Brazil also remains, but it is a special case: it is the only country in the region in which Telefónica wants to maintain its presence. There it continues to grow and in fact attracts greater investment than Spain itself.
Why is it important. Mexico represents the last obstacle to completing the plan’Transform & Grow‘, which concentrates the teleco’s strategy in Spain, Germany, the United Kingdom and Brazil.
But the Mexican asset has mutated to become something that no one wants to buy.
The context. In 2001, Telefónica arrived in Mexico with imperial ambition: “it could be the group’s second market in the world,” their managers said. It once had 26 million customers and today has 23.5 million, but its value has evaporated.
Between the lines. The Mexican operation is no longer that of a traditional telecom:
- Telefónica sold its towers in 2019.
- He returned the radio spectrum.
- And it migrated all its traffic to the AT&T network.
Today it is something much more similar to a virtual mobile operator (MVNO) that only manages a user base. Without its own infrastructure, without frequencies and without physical assets.
Yes, but. That customer base, even with operating costs reduced, is not attractive either. The average income per user (ARPU) is around 70 pesos per month (3.9 dollars), with a high volume of prepaid customers and low consumption.
“People more likely to receive calls than to generate them,” summarizes Ernesto Piedras, from The Competitive Intelligence Unit, in statements to The Country.
- AT&T doubles that ARPU.
- And Carlos Slim’s Telcel concentrates 66% of the market’s income.
The AT&T Mexico put up for sale It further complicates the picture because any potential buyer will prefer to evaluate the US operation first rather than stay with an MVNO that depends on its networks. Telefónica is relegated to the background.
The alarm signal. The Tax Administration Service (SAT) claims 4,442 million pesos (about 212 million dollars) for improper deductions after a merger in 2014.

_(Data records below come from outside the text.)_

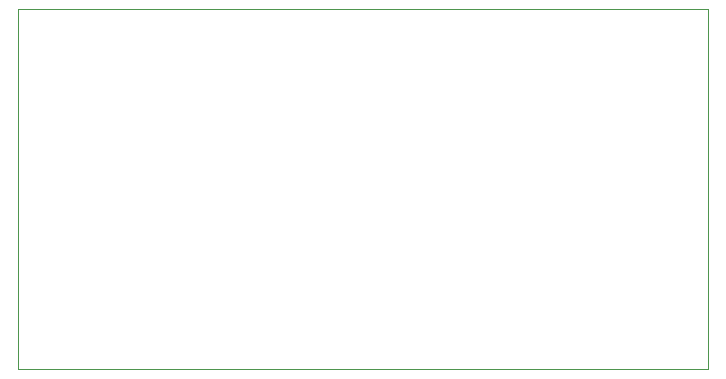
<source format=gm1>
G04 #@! TF.GenerationSoftware,KiCad,Pcbnew,(5.1.10)-1*
G04 #@! TF.CreationDate,2022-07-23T11:38:32-04:00*
G04 #@! TF.ProjectId,Hardware,48617264-7761-4726-952e-6b696361645f,rev?*
G04 #@! TF.SameCoordinates,Original*
G04 #@! TF.FileFunction,Profile,NP*
%FSLAX46Y46*%
G04 Gerber Fmt 4.6, Leading zero omitted, Abs format (unit mm)*
G04 Created by KiCad (PCBNEW (5.1.10)-1) date 2022-07-23 11:38:32*
%MOMM*%
%LPD*%
G01*
G04 APERTURE LIST*
G04 #@! TA.AperFunction,Profile*
%ADD10C,0.100000*%
G04 #@! TD*
G04 APERTURE END LIST*
D10*
X138430000Y-96520000D02*
X138430000Y-127000000D01*
X80010000Y-96520000D02*
X138430000Y-96520000D01*
X80010000Y-127000000D02*
X80010000Y-96520000D01*
X138430000Y-127000000D02*
X80010000Y-127000000D01*
M02*

</source>
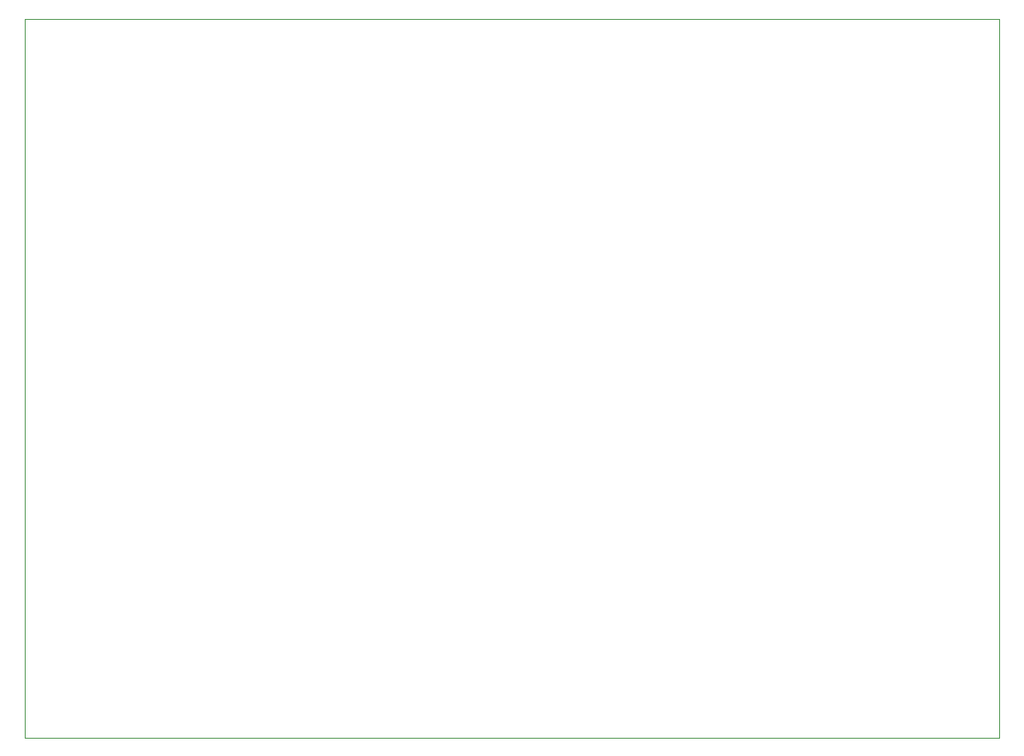
<source format=gm1>
%TF.GenerationSoftware,KiCad,Pcbnew,(6.0.8)*%
%TF.CreationDate,2023-09-29T18:08:47+09:00*%
%TF.ProjectId,AltairMD_V3,416c7461-6972-44d4-945f-56332e6b6963,rev?*%
%TF.SameCoordinates,PX4cc9b70PY8062360*%
%TF.FileFunction,Profile,NP*%
%FSLAX46Y46*%
G04 Gerber Fmt 4.6, Leading zero omitted, Abs format (unit mm)*
G04 Created by KiCad (PCBNEW (6.0.8)) date 2023-09-29 18:08:47*
%MOMM*%
%LPD*%
G01*
G04 APERTURE LIST*
%TA.AperFunction,Profile*%
%ADD10C,0.100000*%
%TD*%
G04 APERTURE END LIST*
D10*
X99822000Y0D02*
X0Y0D01*
X0Y0D02*
X0Y73660000D01*
X0Y73660000D02*
X99822000Y73660000D01*
X99822000Y73660000D02*
X99822000Y0D01*
M02*

</source>
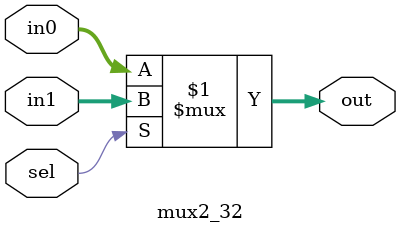
<source format=v>
`timescale 1ns / 1ps
module mux2_32(in0, in1, sel, out);
	input		[31:0]	in0, in1;
	input					sel;
	output	[31:0]	out;
	
	assign	out = sel ? in1 : in0;

endmodule

</source>
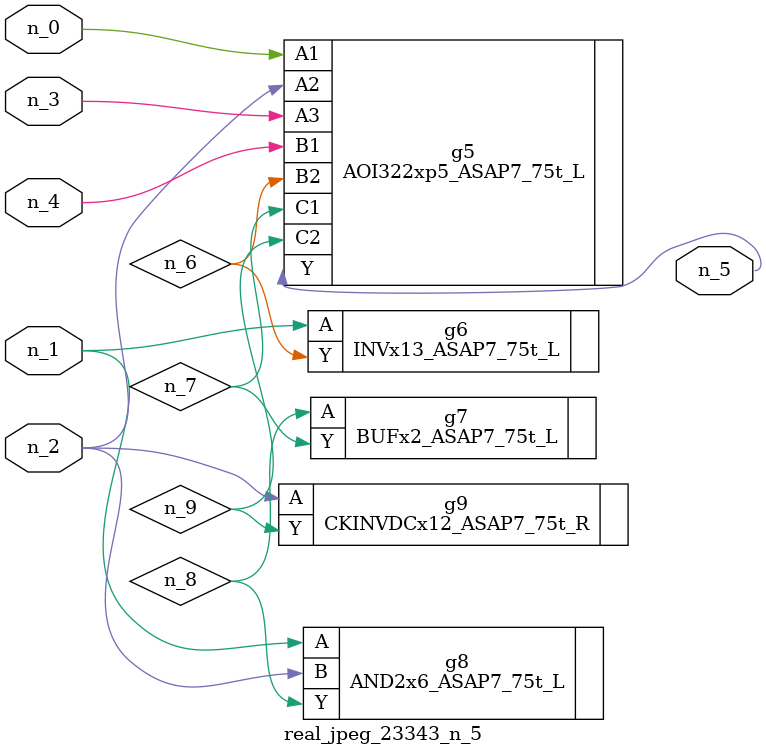
<source format=v>
module real_jpeg_23343_n_5 (n_4, n_0, n_1, n_2, n_3, n_5);

input n_4;
input n_0;
input n_1;
input n_2;
input n_3;

output n_5;

wire n_8;
wire n_6;
wire n_7;
wire n_9;

AOI322xp5_ASAP7_75t_L g5 ( 
.A1(n_0),
.A2(n_2),
.A3(n_3),
.B1(n_4),
.B2(n_6),
.C1(n_7),
.C2(n_9),
.Y(n_5)
);

INVx13_ASAP7_75t_L g6 ( 
.A(n_1),
.Y(n_6)
);

AND2x6_ASAP7_75t_L g8 ( 
.A(n_1),
.B(n_2),
.Y(n_8)
);

CKINVDCx12_ASAP7_75t_R g9 ( 
.A(n_2),
.Y(n_9)
);

BUFx2_ASAP7_75t_L g7 ( 
.A(n_8),
.Y(n_7)
);


endmodule
</source>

The case is in the Mexican Supreme Courtwith a full inclination to toughen fiscal positions. This liability conditions any sale.
In detail. Beyond ONE, a Dubai fund that owns Virgin Mobile Mexico, seemed like the natural buyer six months ago. Telefónica valued the business at 609 million dollars. Beyond ONE offered just over half. Talks stalled over the wholesale contract with AT&T and pending tax litigation. Today that operation is frozen.
Given the impossibility of selling en bloc, Telefónica has begun to cut up:
Go deeper. Marc Murtra, president of Telefónica, confirmed the strategy in November, when he ratified the decision to leave Latin America. But Mexico shows that leaving a market can be more difficult than entering it.
Especially when you’ve sold everything valuable and only low-power users, tax debts, and a technological dependency on your competitor remain.